# Work order
Can you copy the excerpt on LSD's risks word for word, starting at "LSD has extremely" and ending at "underlying psychiatric conditions."?

# Text excerpt

= Beginning of Section =

LSD has extremely low physical toxicity. No confirmed lethal dose has been established in humans, and fatal overdoses from LSD alone are essentially undocumented in medical literature. This doesn’t mean it’s without risk, but the dangers are primarily psychological rather than physical.
Risks and Lasting Effects
The most immediate risk is a “bad trip,” an experience dominated by anxiety, paranoia, or terrifying distortions of reality. Because LSD lasts so long, a bad experience can feel inescapable for hours. In vulnerable individuals, LSD can trigger lasting psychological distress or unmask underlying psychiatric conditions.
A small percentage of users develop hallucinogen persisting perception disorder (HPPD), a condition where visual disturbances continue long after the drug has left the body. The DSM-5 suggests a prevalence of about 4.2%, though the true rate is uncertain. Symptoms include seeing trails behind moving objects, halos around lights, flashes of color, objects appearing too large or too small, and afterimages that linger after looking away from something. For most people who develop HPPD, symptoms are mild and intermittent. For a smaller group, they’re persistent and distressing.

= End of Section =

Dataset records:
= Beginning of Section =

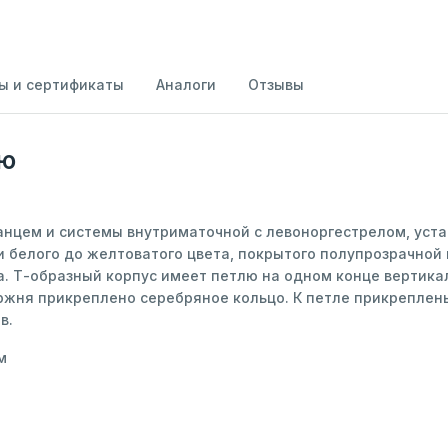
ы и сертификаты
Аналоги
Отзывы
ию
анцем и системы внутриматочной с левоноргестрелом, уст
ти белого до желтоватого цвета, покрытого полупрозрачной
. Т-образный корпус имеет петлю на одном конце вертикал
ержня прикреплено серебряное кольцо. К петле прикреплен
в.
м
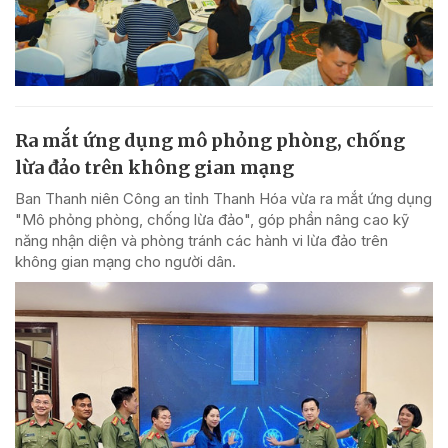
Ra mắt ứng dụng mô phỏng phòng, chống
lừa đảo trên không gian mạng
Ban Thanh niên Công an tỉnh Thanh Hóa vừa ra mắt ứng dụng
"Mô phỏng phòng, chống lừa đảo", góp phần nâng cao kỹ
năng nhận diện và phòng tránh các hành vi lừa đảo trên
không gian mạng cho người dân.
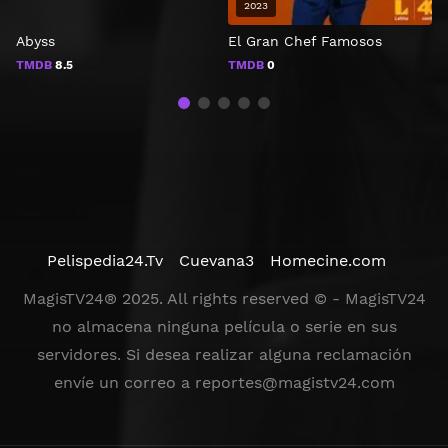
2023
Abyss
El Gran Chef Famosos
K
TMDB
8.5
TMDB
0
Pelispedia24.Tv
Cuevana3
Homecine.com
MagisTV24® 2025. All rights reserved © - MagisTV24
no almacena ninguna película o serie en sus
servidores. Si desea realizar alguna reclamación
envíe un correo a
reportes@magistv24.com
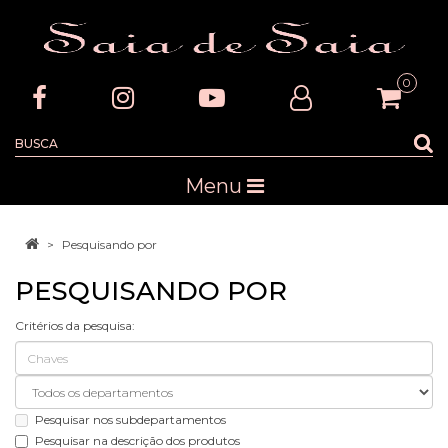
0
Menu
Pesquisando por
PESQUISANDO POR
Critérios da pesquisa:
Pesquisar nos subdepartamentos
Pesquisar na descrição dos produtos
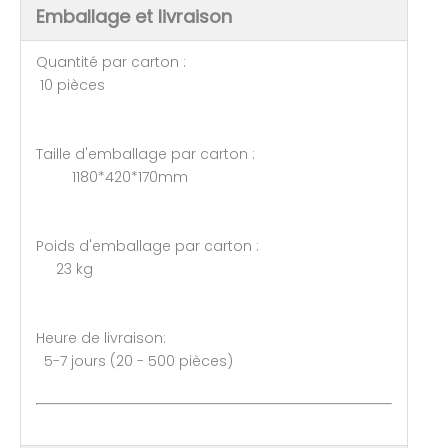
Emballage et livraison
Quantité par carton :
10 pièces
Taille d'emballage par carton :
1180*420*170mm
Poids d'emballage par carton :
23 kg
Heure de livraison:
5-7 jours (20 - 500 pièces)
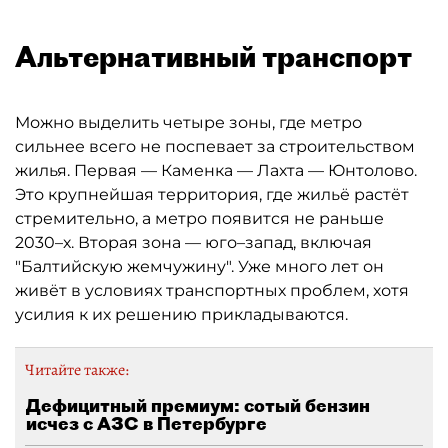
Альтернативный транспорт
Можно выделить четыре зоны, где метро
сильнее всего не поспевает за строительством
жилья. Первая — Каменка — Лахта — Юнтолово.
Это крупнейшая территория, где жильё растёт
стремительно, а метро появится не раньше
2030–х. Вторая зона — юго–запад, включая
"Балтийскую жемчужину". Уже много лет он
живёт в условиях транспортных проблем, хотя
усилия к их решению прикладываются.
Читайте также:
Дефицитный премиум: сотый бензин
исчез с АЗС в Петербурге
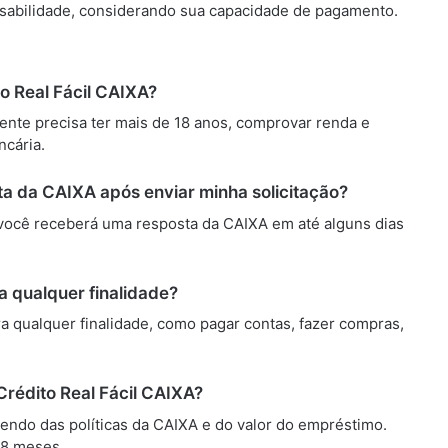
sabilidade, considerando sua capacidade de pagamento.
to Real Fácil CAIXA?
mente precisa ter mais de 18 anos, comprovar renda e
ncária.
ta da CAIXA após enviar minha solicitação?
você receberá uma resposta da CAIXA em até alguns dias
a qualquer finalidade?
a qualquer finalidade, como pagar contas, fazer compras,
rédito Real Fácil CAIXA?
ndo das políticas da CAIXA e do valor do empréstimo.
48 meses.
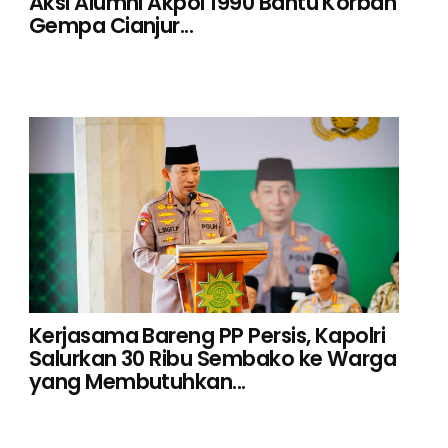
Aksi Alumni Akpol 1990 Bantu Korban
Gempa Cianjur...
Kerjasama Bareng PP Persis, Kapolri
Salurkan 30 Ribu Sembako ke Warga
yang Membutuhkan...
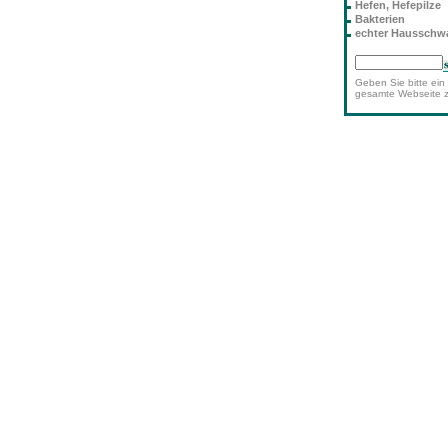
Hefen, Hefepilze
Bakterien
echter Haussch
Geben Sie bitte ein 
gesamte Webseite 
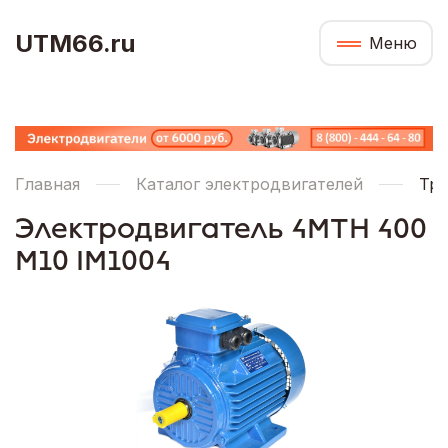
UTM66.ru
Меню
Главная
Каталог электродвигателей
Тре
Электродвигатель 4МТН 400
М10 IM1004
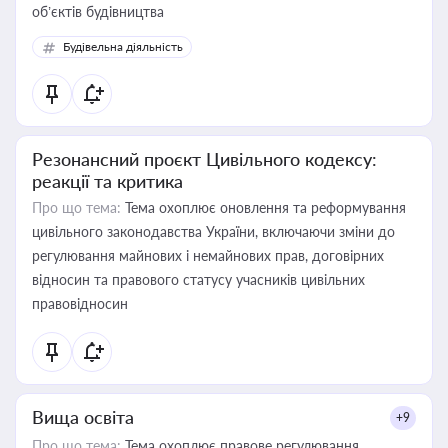
об’єктів будівництва
Будівельна діяльність
Резонансний проєкт Цивільного кодексу:
реакції та критика
Про що тема:
Тема охоплює оновлення та реформування
цивільного законодавства України, включаючи зміни до
регулювання майнових і немайнових прав, договірних
відносин та правового статусу учасників цивільних
правовідносин
Вища освіта
+9
Про що тема:
Тема охоплює правове регулювання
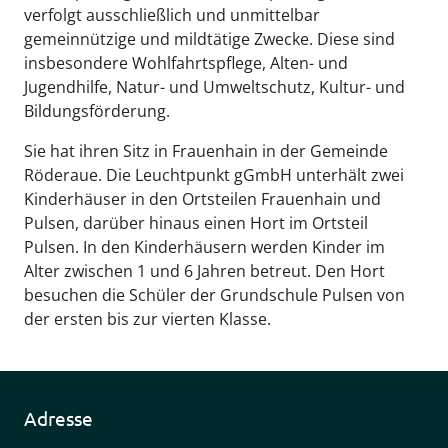
verfolgt ausschließlich und unmittelbar
gemeinnützige und mildtätige Zwecke. Diese sind
insbesondere Wohlfahrtspflege, Alten- und
Jugendhilfe, Natur- und Umweltschutz, Kultur- und
Bildungsförderung.
Sie hat ihren Sitz in Frauenhain in der Gemeinde
Röderaue. Die Leuchtpunkt gGmbH unterhält zwei
Kinderhäuser in den Ortsteilen Frauenhain und
Pulsen, darüber hinaus einen Hort im Ortsteil
Pulsen. In den Kinderhäusern werden Kinder im
Alter zwischen 1 und 6 Jahren betreut. Den Hort
besuchen die Schüler der Grundschule Pulsen von
der ersten bis zur vierten Klasse.
Adresse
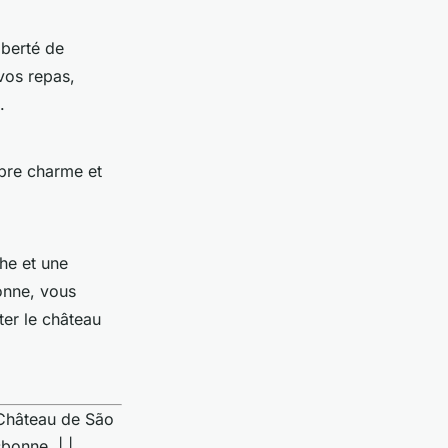
iberté de
vos repas,
.
opre charme et
che et une
onne, vous
ter le château
| Château de São
bonne. | |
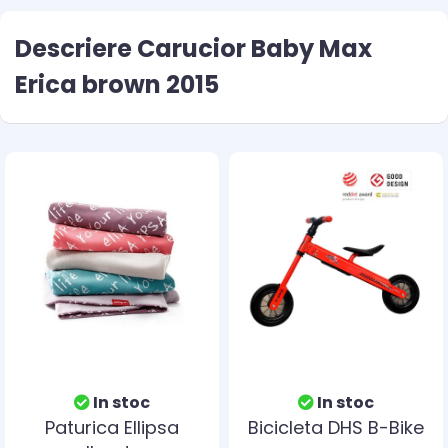
Descriere Carucior Baby Max
Erica brown 2015
In stoc
In stoc
Paturica Ellipsa
Bicicleta DHS B-Bike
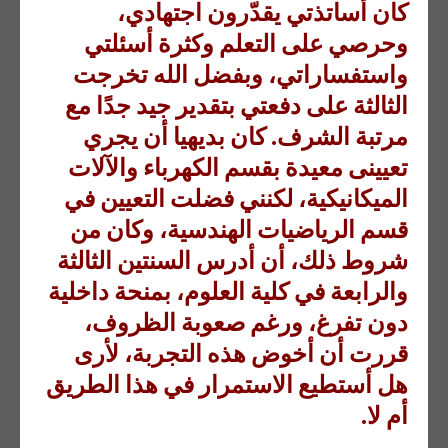
كان أساتذتي يقدّرون اجتهادي،
وحرصي على التعلم وكثرة أسئلتي
واستفساراتي، وبفضل الله تخرجت
الثالثة على دفعتي بتقدير جيد جدًا مع
مرتبة الشرف. كان بديهيا أن يجري
تعيينى معيدة بقسم الكهرباء والآلات
الميكانيكية، لكنني فضلت التعيين في
قسم الرياضيات الهندسية، وكان من
شروط ذلك، أن أدرس السنتين الثالثة
والرابعة في كلية العلوم، بمنحة داخلية
دون تفرغ، ورغم صعوبة الظروف،
قررت أن أخوض هذه التجربة، لأرى
هل أستطيع الاستمرار في هذا الطريق
أم لا.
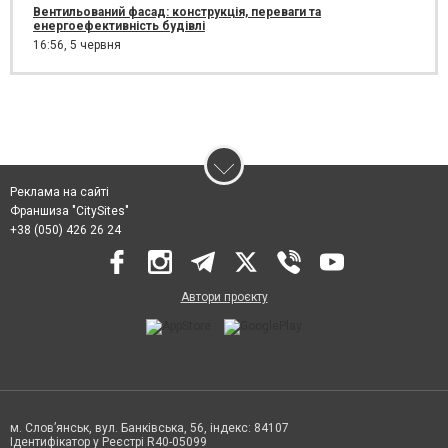
Вентильований фасад: конструкція, переваги та
енергоефективність будівлі
16:56,
5 червня
Реклама на сайті
Франшиза "CitySites"
+38 (050) 426 26 24
Автори проєкту
м. Слов’янськ, вул. Банківська, 56, індекс: 84107
Ідентифікатор у Реєстрі R40-05099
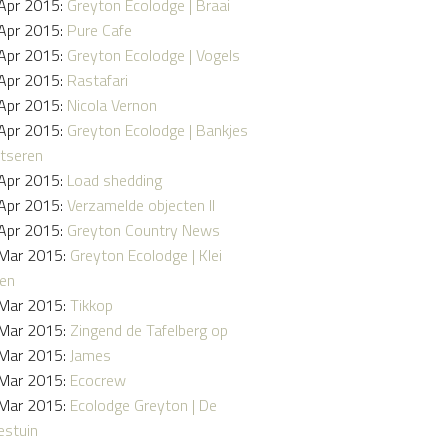
Apr 2015:
Greyton Ecolodge | Braai
Apr 2015:
Pure Cafe
Apr 2015:
Greyton Ecolodge | Vogels
Apr 2015:
Rastafari
Apr 2015:
Nicola Vernon
Apr 2015:
Greyton Ecolodge | Bankjes
tseren
Apr 2015:
Load shedding
Apr 2015:
Verzamelde objecten II
Apr 2015:
Greyton Country News
Mar 2015:
Greyton Ecolodge | Klei
en
Mar 2015:
Tikkop
Mar 2015:
Zingend de Tafelberg op
Mar 2015:
James
Mar 2015:
Ecocrew
Mar 2015:
Ecolodge Greyton | De
stuin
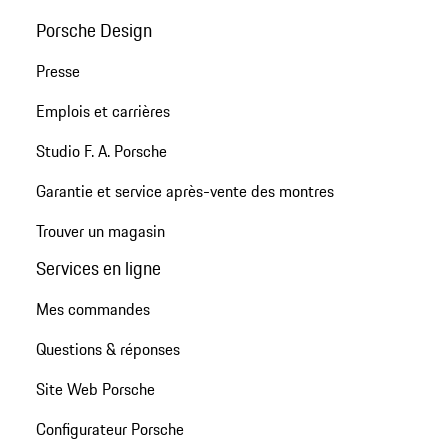
Porsche Design
Presse
Emplois et carrières
Studio F. A. Porsche
Garantie et service après-vente des montres
Trouver un magasin
Services en ligne
Mes commandes
Questions & réponses
Site Web Porsche
Configurateur Porsche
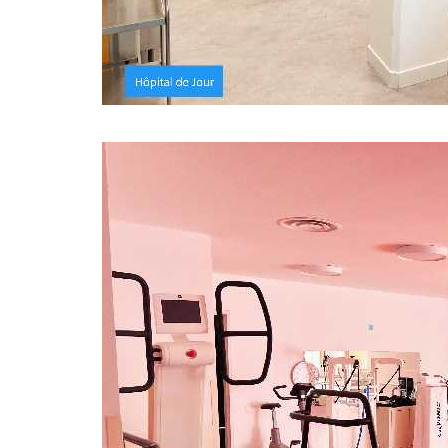
Image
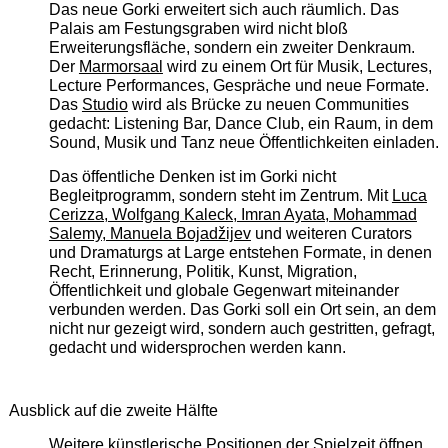
Das neue Gorki erweitert sich auch räumlich. Das
Palais am Festungsgraben wird nicht bloß
Erweiterungsfläche, sondern ein zweiter Denkraum.
Der
Marmorsaal
wird zu einem Ort für Musik, Lectures,
Lecture Performances, Gespräche und neue Formate.
Das
Studio
wird als Brücke zu neuen Communities
gedacht: Listening Bar, Dance Club, ein Raum, in dem
Sound, Musik und Tanz neue Öffentlichkeiten einladen.
Das öffentliche Denken ist im Gorki nicht
Begleitprogramm, sondern steht im Zentrum. Mit
Luca
Cerizza, Wolfgang Kaleck, Imran Ayata, Mohammad
Salemy, Manuela Bojadžijev
und weiteren Curators
und Dramaturgs at Large entstehen Formate, in denen
Recht, Erinnerung, Politik, Kunst, Migration,
Öffentlichkeit und globale Gegenwart miteinander
verbunden werden. Das Gorki soll ein Ort sein, an dem
nicht nur gezeigt wird, sondern auch gestritten, gefragt,
gedacht und widersprochen werden kann.
Ausblick auf die zweite Hälfte
Weitere künstlerische Positionen der Spielzeit öffnen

= End of Section =

# Answer for the task
LSD has extremely low physical toxicity. No confirmed lethal dose has been established in humans, and fatal overdoses from LSD alone are essentially undocumented in medical literature. This doesn’t mean it’s without risk, but the dangers are primarily psychological rather than physical.
Risks and Lasting Effects
The most immediate risk is a “bad trip,” an experience dominated by anxiety, paranoia, or terrifying distortions of reality. Because LSD lasts so long, a bad experience can feel inescapable for hours. In vulnerable individuals, LSD can trigger lasting psychological distress or unmask underlying psychiatric conditions.